For given text apply following preprocessing methods:

1. Tokenization
2. POS Tagging
3. Stop word Removal
4. Lemmatization
5. Stemming

In [3]:
import nltk
from nltk.tokenize import word_tokenize
from nltk.corpus import stopwords
from nltk.stem import WordNetLemmatizer, PorterStemmer
from nltk import pos_tag

In [1]:
# Sample text
text = "Natural Language Processing (NLP) is a subfield of linguistics, " \
       "computer science, and artificial intelligence concerned with " \
       "the interactions between computers and human language, " \
       "in particular how to program computers to process and analyze large amounts of natural language data."

In [None]:
nltk.download('punkt')

In [4]:
# 1. Tokenization
tokens = word_tokenize(text)
print("Tokenization:")
print(tokens)

Tokenization:
['Natural', 'Language', 'Processing', '(', 'NLP', ')', 'is', 'a', 'subfield', 'of', 'linguistics', ',', 'computer', 'science', ',', 'and', 'artificial', 'intelligence', 'concerned', 'with', 'the', 'interactions', 'between', 'computers', 'and', 'human', 'language', ',', 'in', 'particular', 'how', 'to', 'program', 'computers', 'to', 'process', 'and', 'analyze', 'large', 'amounts', 'of', 'natural', 'language', 'data', '.']


In [8]:
nltk.download('averaged_perceptron_tagger')

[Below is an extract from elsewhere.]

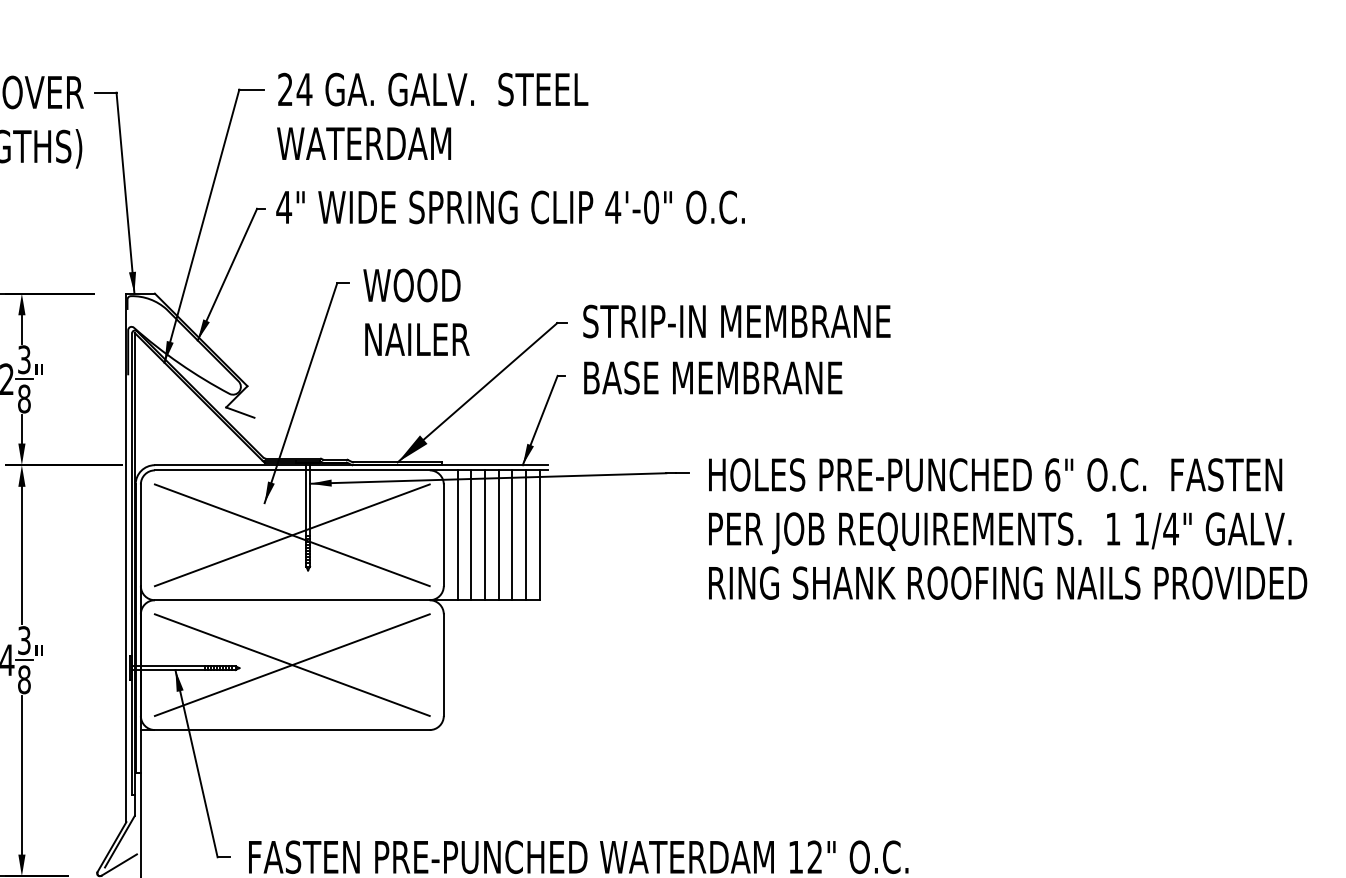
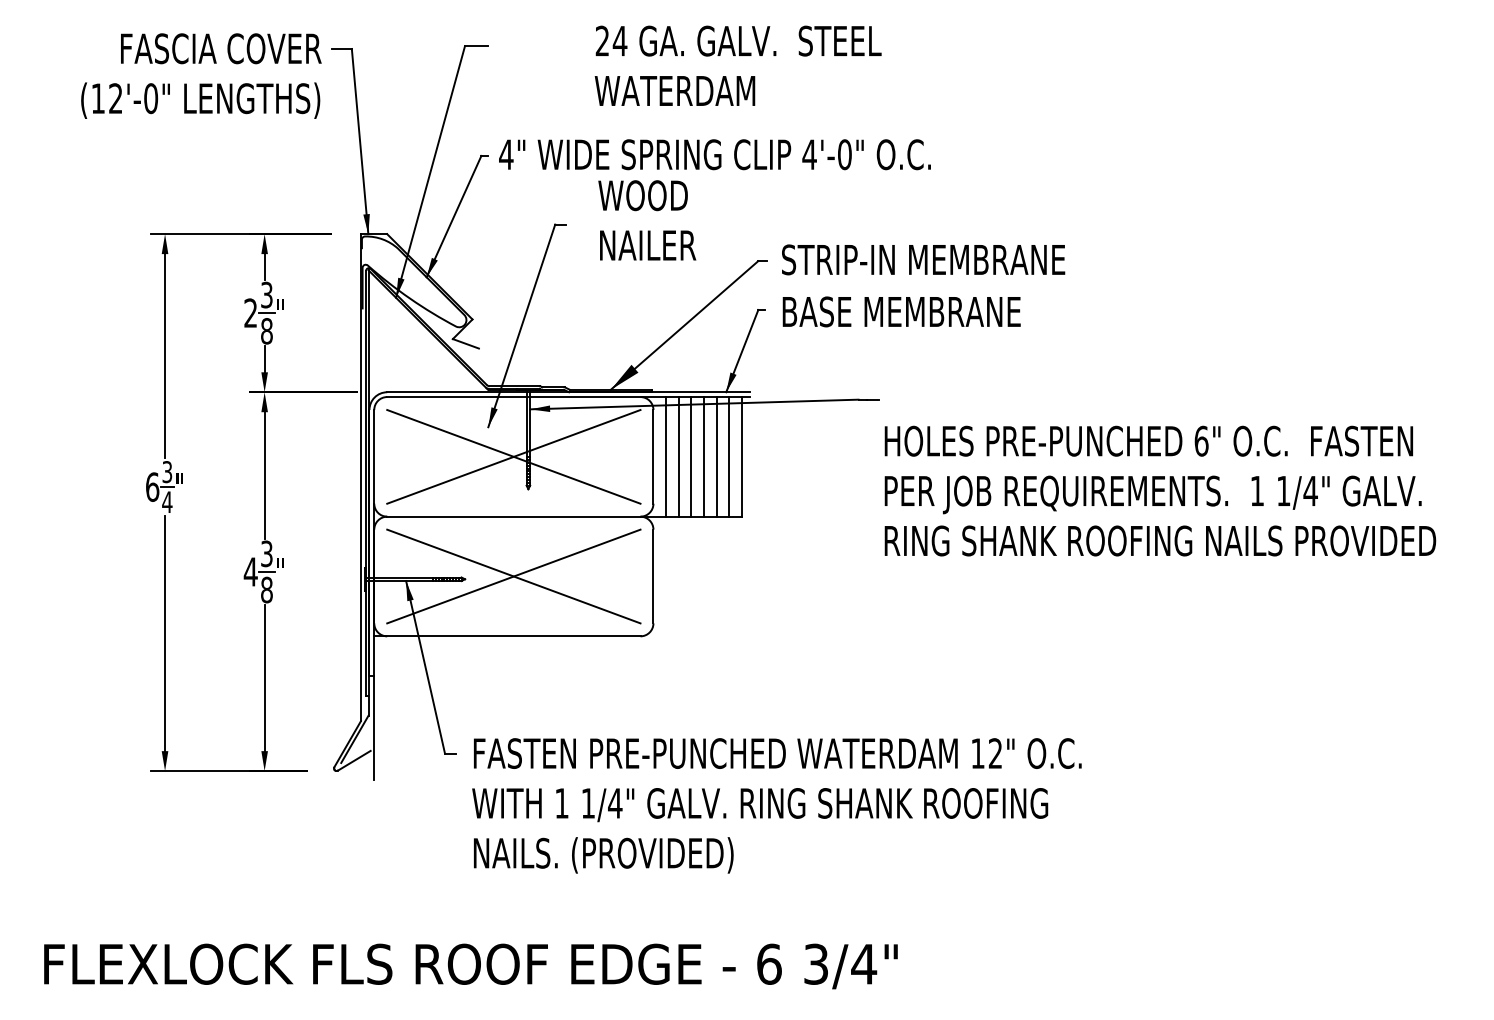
text: (431, 116) -> (737, 65), moved
text: (416, 312) -> (647, 220), moved
text: (1008, 528) -> (1160, 490), moved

[nltk_data] Downloading package averaged_perceptron_tagger to
[nltk_data]     C:\Users\DELL\AppData\Roaming\nltk_data...
[nltk_data]   Unzipping taggers\averaged_perceptron_tagger.zip.


True

In [3]:
# 2. POS Tagging
pos_tags = pos_tag(tokens)
print("\nPOS Tagging:")
print(pos_tags)


POS Tagging:
[('Natural', 'JJ'), ('Language', 'NNP'), ('Processing', 'NNP'), ('(', '('), ('NLP', 'NNP'), (')', ')'), ('is', 'VBZ'), ('a', 'DT'), ('subfield', 'NN'), ('of', 'IN'), ('linguistics', 'NNS'), (',', ','), ('computer', 'NN'), ('science', 'NN'), (',', ','), ('and', 'CC'), ('artificial', 'JJ'), ('intelligence', 'NN'), ('concerned', 'VBN'), ('with', 'IN'), ('the', 'DT'), ('interactions', 'NNS'), ('between', 'IN'), ('computers', 'NNS'), ('and', 'CC'), ('human', 'JJ'), ('language', 'NN'), (',', ','), ('in', 'IN'), ('particular', 'JJ'), ('how', 'WRB'), ('to', 'TO'), ('program', 'NN'), ('computers', 'NNS'), ('to', 'TO'), ('process', 'VB'), ('and', 'CC'), ('analyze', 'VB'), ('large', 'JJ'), ('amounts', 'NNS'), ('of', 'IN'), ('natural', 'JJ'), ('language', 'NN'), ('data', 'NNS'), ('.', '.')]


In [11]:
nltk.download('stopwords')

[nltk_data] Downloading package stopwords to
[nltk_data]     C:\Users\DELL\AppData\Roaming\nltk_data...
[nltk_data]   Unzipping corpora\stopwords.zip.


True

In [4]:
# 3. Stop word Removal

stop_words = set(stopwords.words('english'))
filtered_tokens = [word for word in tokens if word.lower() not in stop_words]
print("\nAfter Stop word Removal:")
print(filtered_tokens)


After Stop word Removal:
['Natural', 'Language', 'Processing', '(', 'NLP', ')', 'subfield', 'linguistics', ',', 'computer', 'science', ',', 'artificial', 'intelligence', 'concerned', 'interactions', 'computers', 'human', 'language', ',', 'particular', 'program', 'computers', 'process', 'analyze', 'large', 'amounts', 'natural', 'language', 'data', '.']


In [14]:
nltk.download('wordnet')

[nltk_data] Downloading package wordnet to
[nltk_data]     C:\Users\DELL\AppData\Roaming\nltk_data...


True

In [5]:
# 4. Lemmatization
lemmatizer = WordNetLemmatizer()
lemmatized_tokens = [lemmatizer.lemmatize(word) for word in filtered_tokens]
print("\nAfter Lemmatization:")
print(lemmatized_tokens)


After Lemmatization:
['Natural', 'Language', 'Processing', '(', 'NLP', ')', 'subfield', 'linguistics', ',', 'computer', 'science', ',', 'artificial', 'intelligence', 'concerned', 'interaction', 'computer', 'human', 'language', ',', 'particular', 'program', 'computer', 'process', 'analyze', 'large', 'amount', 'natural', 'language', 'data', '.']


In [6]:
# 5. Stemming
stemmer = PorterStemmer()
stemmed_tokens = [stemmer.stem(word) for word in filtered_tokens]
print("\nAfter Stemming:")
print(stemmed_tokens)


After Stemming:
['natur', 'languag', 'process', '(', 'nlp', ')', 'subfield', 'linguist', ',', 'comput', 'scienc', ',', 'artifici', 'intellig', 'concern', 'interact', 'comput', 'human', 'languag', ',', 'particular', 'program', 'comput', 'process', 'analyz', 'larg', 'amount', 'natur', 'languag', 'data', '.']